Brüssel/Berlin – Der in der Flüchtlingskrise gestartete EU-Marineeinsatz vor der libyschen Küste wird vorerst fortgesetzt. Wie das deutsche Verteidigungsminister mitteilte, stach das Bundeswehrschiff "Mosel" am Montag nach einem entsprechenden EU-Einsatzbefehl wieder in See. Italien hatte zuvor zugesagt, in einer Übergangszeit weiter die von Schiffen der Operation "Sophia" aus dem Meer geretteten Flüchtlinge aufzunehmen.

Das gelte bis zu der von der EU angestrebten Überarbeitung der Einsatzregeln, die innerhalb der kommenden fünf Wochen erfolgen solle, sagte der italienische Außenminister Enzo Moavero Milanesi am Montag nach einem Treffen mit dem deutschen Außenminister Heiko Maas in Berlin. Italien solle danach nicht mehr der einzige Landehafen für die bei der Migrantenrettung engagierten Schiffe sein, so Moavero Milanesi nach Angaben italienischer Medien. Bis dahin werde Italien allen von den Frontex-Schiffen geretteten Migranten die Einfahrt in seine Häfen erlauben.

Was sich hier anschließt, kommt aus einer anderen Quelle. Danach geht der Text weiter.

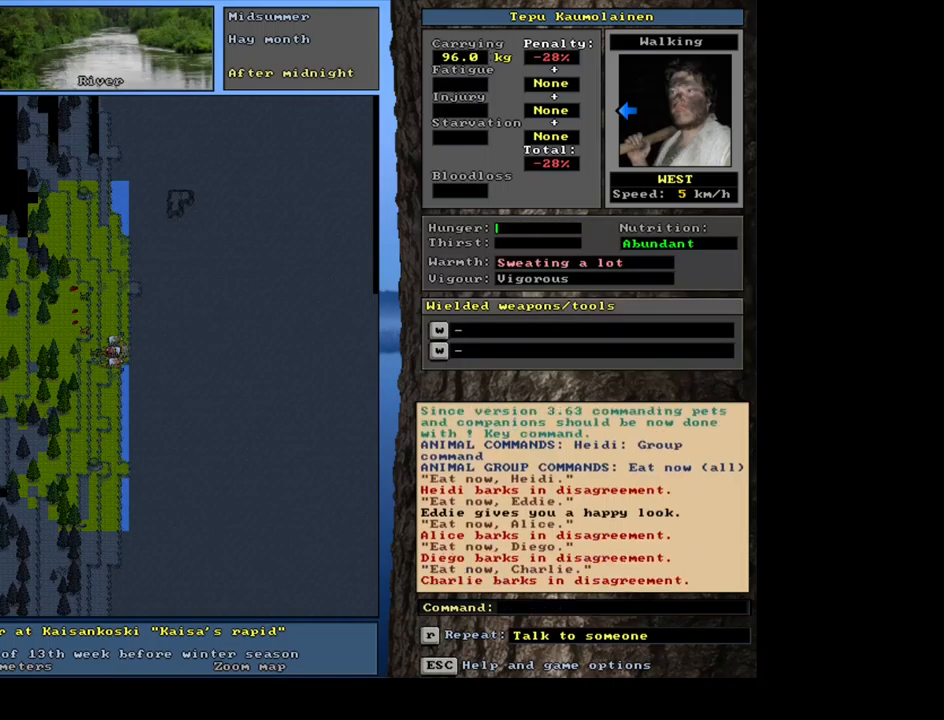
{"keys": ["."], "mouse": [], "events": [[167, ".", "down"]]}
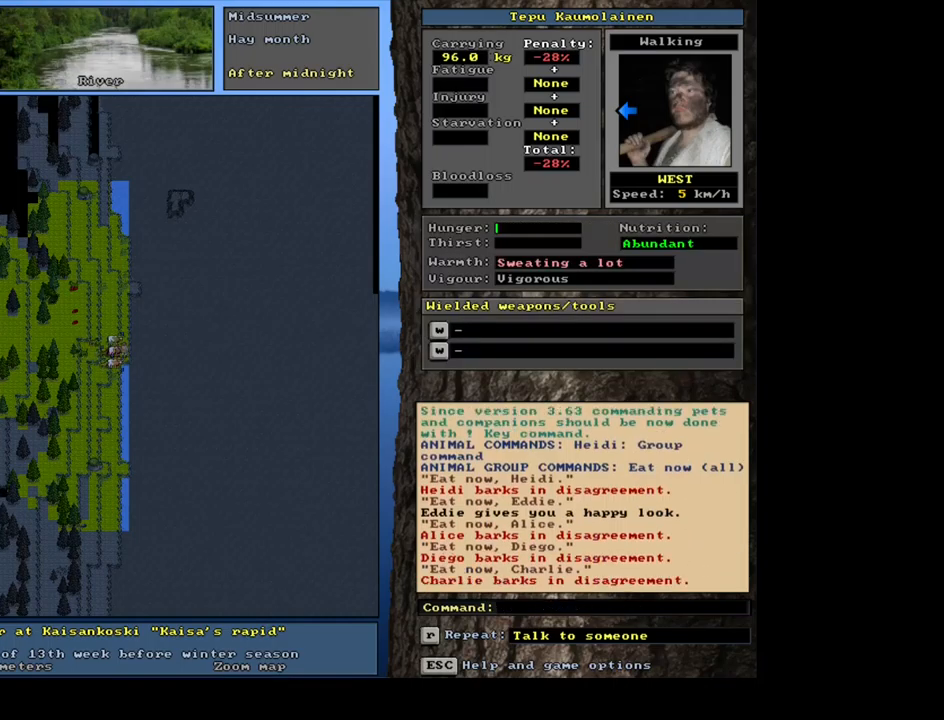
{"keys": ["."], "mouse": [], "events": [[184, ".", "up"], [200, ".", "down"]]}
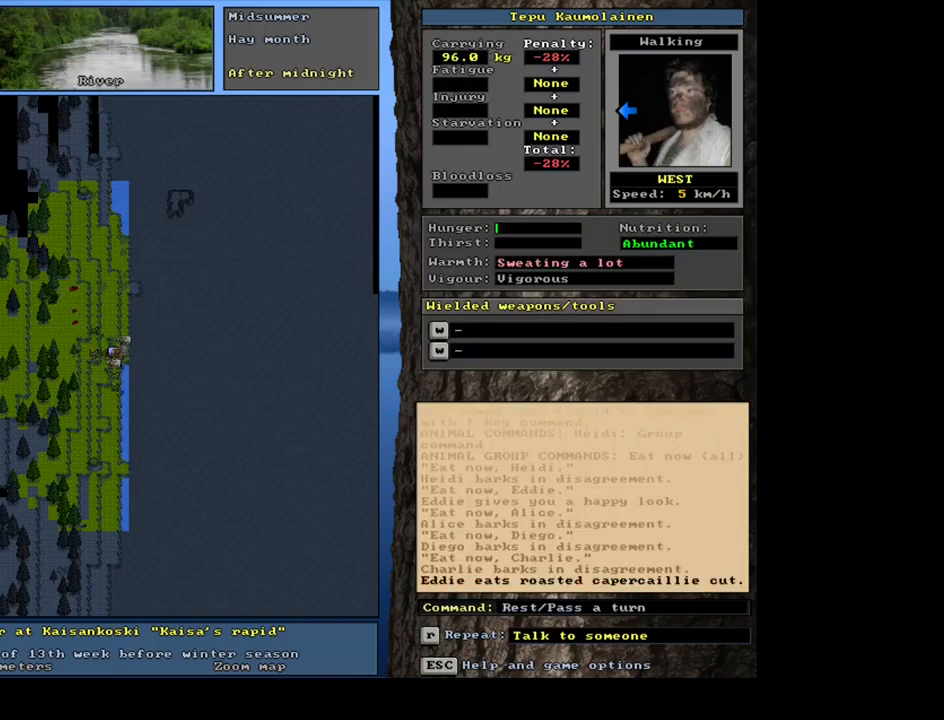
{"keys": ["ctrl_l"], "mouse": [], "events": [[150, ".", "up"], [350, "ctrl_l", "down"]]}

Die italienische Regierung hatte zuvor gedroht, am Rande des Einsatzes gegen Schleuserkriminalität gerettete Migranten nicht mehr in Italien aufzunehmen. Die Schiffe der Operation wurde deswegen in der vergangenen Woche vorübergehend in die Häfen zurückbeordert. Damit sollte verhindern werden, dass sie Migranten aufnehmen, die dann nirgendwo an Land gehen können.

Die anderen EU-Staaten sagten Italien daraufhin am Freitag nach Krisengesprächen zu, in den nächsten fünf Wochen eine neue Strategie zum Umgang mit bei dem Einsatz geretteten Migranten zu vereinbaren. Seit dem Start der Operation im Jahr 2015 wurden bisher schon mehr als 49.000 Menschen nach Italien gebracht.

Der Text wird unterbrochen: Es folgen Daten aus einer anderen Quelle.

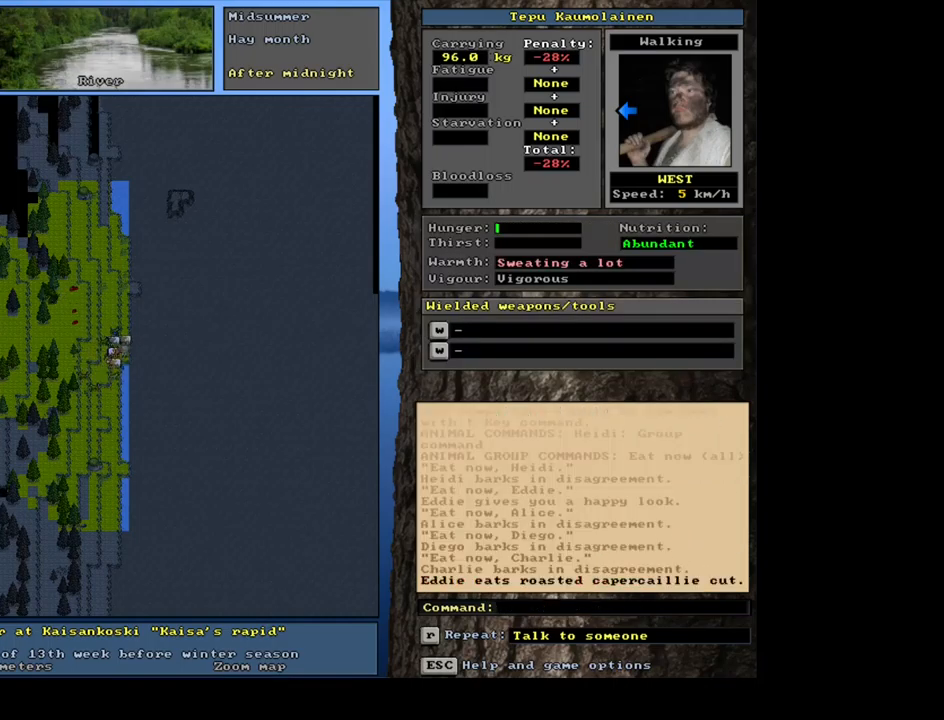
{"keys": ["ctrl_l"], "mouse": [], "events": [[84, "num7", "down"], [100, "num8", "down"], [217, "num8", "up"], [250, "num7", "up"], [350, "num7", "down"], [467, "num7", "up"]]}
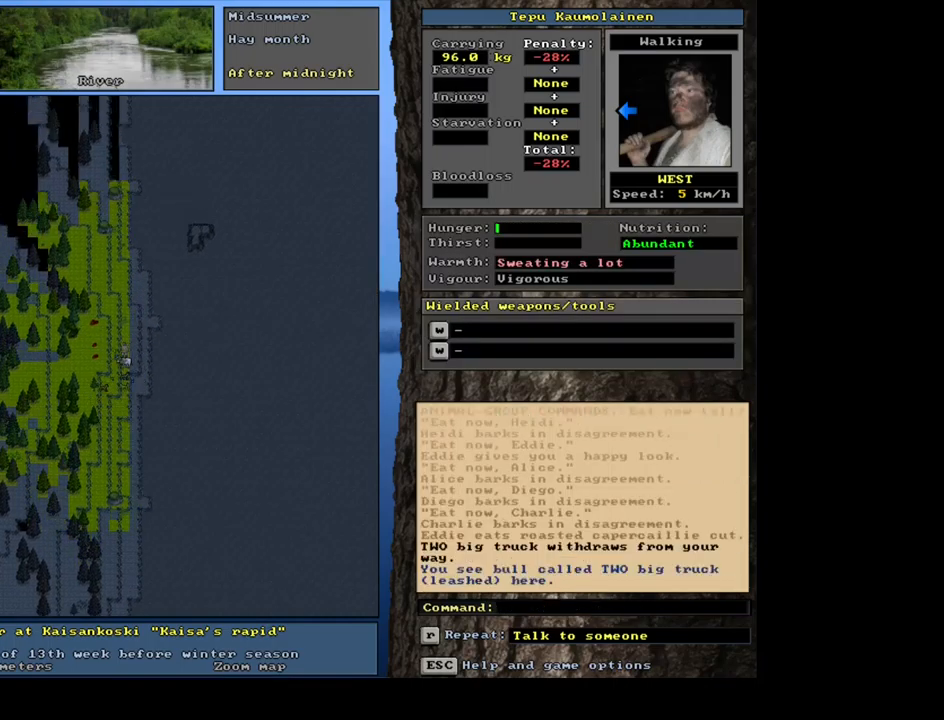
{"keys": [], "mouse": [], "events": [[267, "num4", "down"], [317, "num4", "up"], [467, "ctrl_l", "up"]]}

Maas sagte, man wolle nun "Schritt für Schritt" eine langfristige Lösung mit Italien suchen. Er begrüßte, dass die italienische Regierung den Einsatz übergangsweise so weiterlaufen lassen wolle wie bisher. "Denn das letztlich bedeutet, dass diese Operation in ihrer Struktur nicht gefährdet ist. Und das ist eine wichtige und eine gute Information gewesen." Wie die neue Strategie im Umgang mit geretteten Migranten aussehen könnte, blieb zunächst offen.

Kampf gegen Schleuser

Ein Sprecher des Verteidigungsministers in Berlin sagte am Montag, Ziel der Operation "Sophia" sei der Kampf gegen Schleuser und die Ausbildung der libyschen Küstenwache. Die Rettung von Menschen aus Seenot sei aber nicht ausgeschlossen und bleibe eine "völkerrechtliche Verpflichtung für jeden Seemann". Eine Sprecherin der EU-Außenbeauftragten Federica Mogherini sagte in Brüssel: "Die Operation "Sophia" setzt ihren Auftrag in allen Aspekten fort."

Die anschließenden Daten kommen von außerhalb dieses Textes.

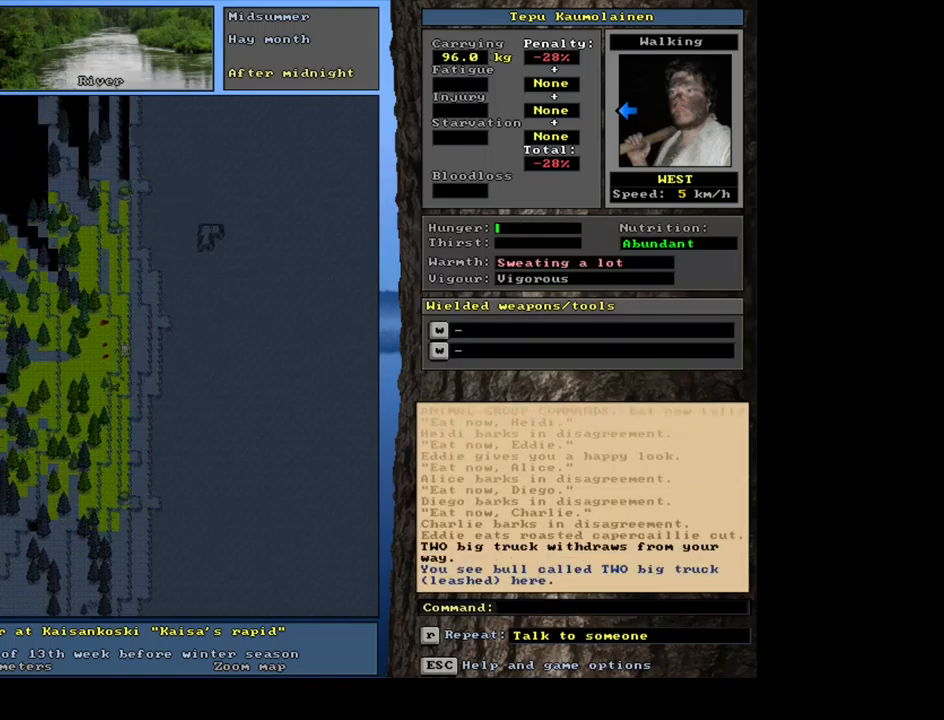
{"keys": ["shift_l"], "mouse": [], "events": [[167, "shift_l", "down"]]}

Unklar blieb allerdings, inwieweit die Einsatzführung die beteiligten Schiffe noch in Seegebiete lotst, in denen mit Rettungseinsätzen zu rechnen ist. Bereits in den letzten Wochen und Monaten wurden im Rahmen der Operation deutlich weniger Migranten gerettet als im gleichen Zeitraum des Vorjahres – der deutsche Tender "Mosel" musste beispielsweise seit dem Beginn seiner Einsatzzeit Anfang Mai noch kein einziges Mal Schiffbrüchige aufnehmen.

Nach Angaben aus Brüsseler Militärkreisen liegt das vor allem daran, dass die EU-Schiffe nicht mehr so nah vor den Küstenorten kreuzen, in den Migranten von Schleuserbanden in Schlauchboote gesetzt werden. Die Einsatzführung wolle damit erreichen, dass mögliche Rettungseinsätze von der libyschen Küstenwache organisiert werden, die Migranten dann zurück nach Libyen und nicht nach Italien bringt.

In Italien wird der auch von Deutschland mit einem Marineschiff unterstützte EU-Einsatz bereits seit längerem mehr als Problem denn als Hilfe gesehen. Das liegt vor allem daran, dass sich die Regierung 2015 damit einverstanden erklärt hatte, dass am Rande des Einsatzes gerettete Migranten in italienische Häfen gebracht werden. Damals war noch nicht absehbar gewesen, dass die eigentlich für den Kampf gegen Schleuserkriminalität losgeschickten EU-Schiffe Zehntausende Menschen an Bord nehmen würden. (APA, 23.7.2018)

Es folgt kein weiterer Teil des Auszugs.